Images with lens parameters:
= = = = = = =

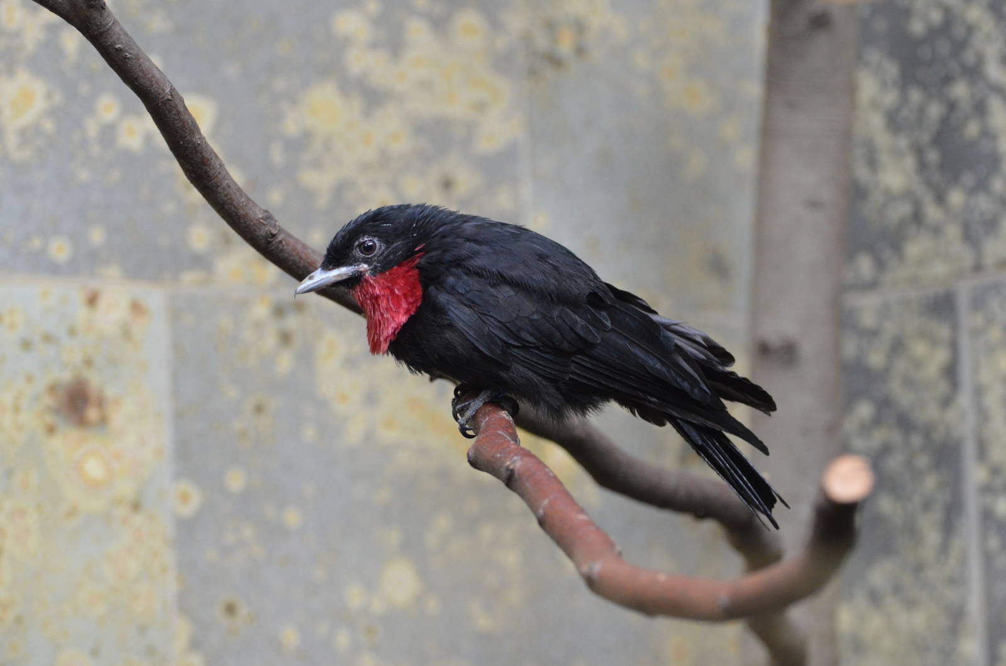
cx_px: 503
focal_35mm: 153
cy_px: 333
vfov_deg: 8.9
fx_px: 4267
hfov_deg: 13.4
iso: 1600
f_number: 4.5
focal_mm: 102
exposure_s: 1/30
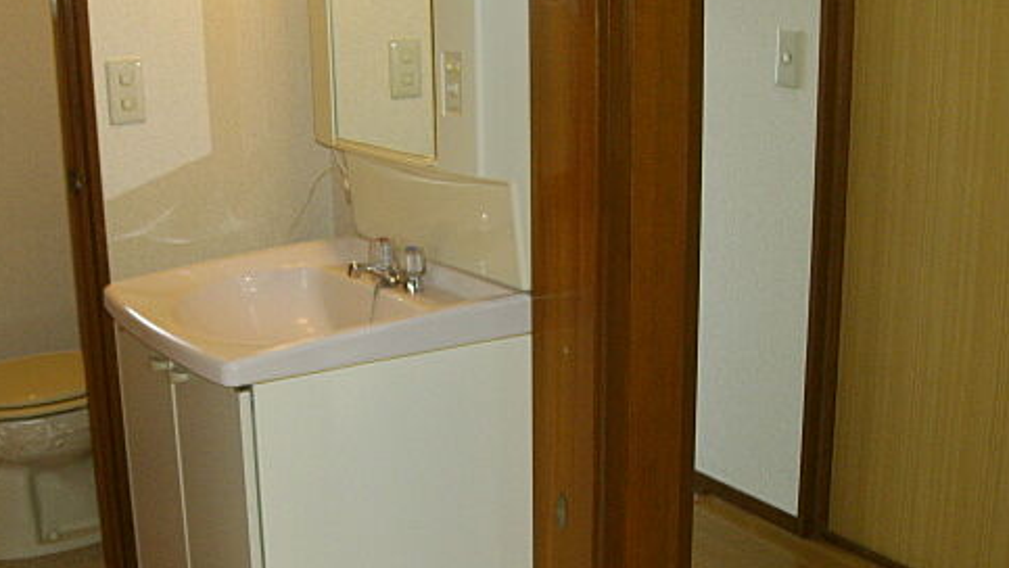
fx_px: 1392
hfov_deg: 39.9
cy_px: 351
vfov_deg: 23.0
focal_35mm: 52
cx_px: 491
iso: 160
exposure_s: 1/50
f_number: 2.7
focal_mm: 6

= = = = = = =

- What you are asked to do
In the records, the line containing "f_number: 4.5" starts the span and the final line ends it. Output exactly that span, both ends included, with no pictures and nothing else.

- Solution below
f_number: 4.5
focal_mm: 102
exposure_s: 1/30
fx_px: 1392
hfov_deg: 39.9
cy_px: 351
vfov_deg: 23.0
focal_35mm: 52
cx_px: 491
iso: 160
exposure_s: 1/50
f_number: 2.7
focal_mm: 6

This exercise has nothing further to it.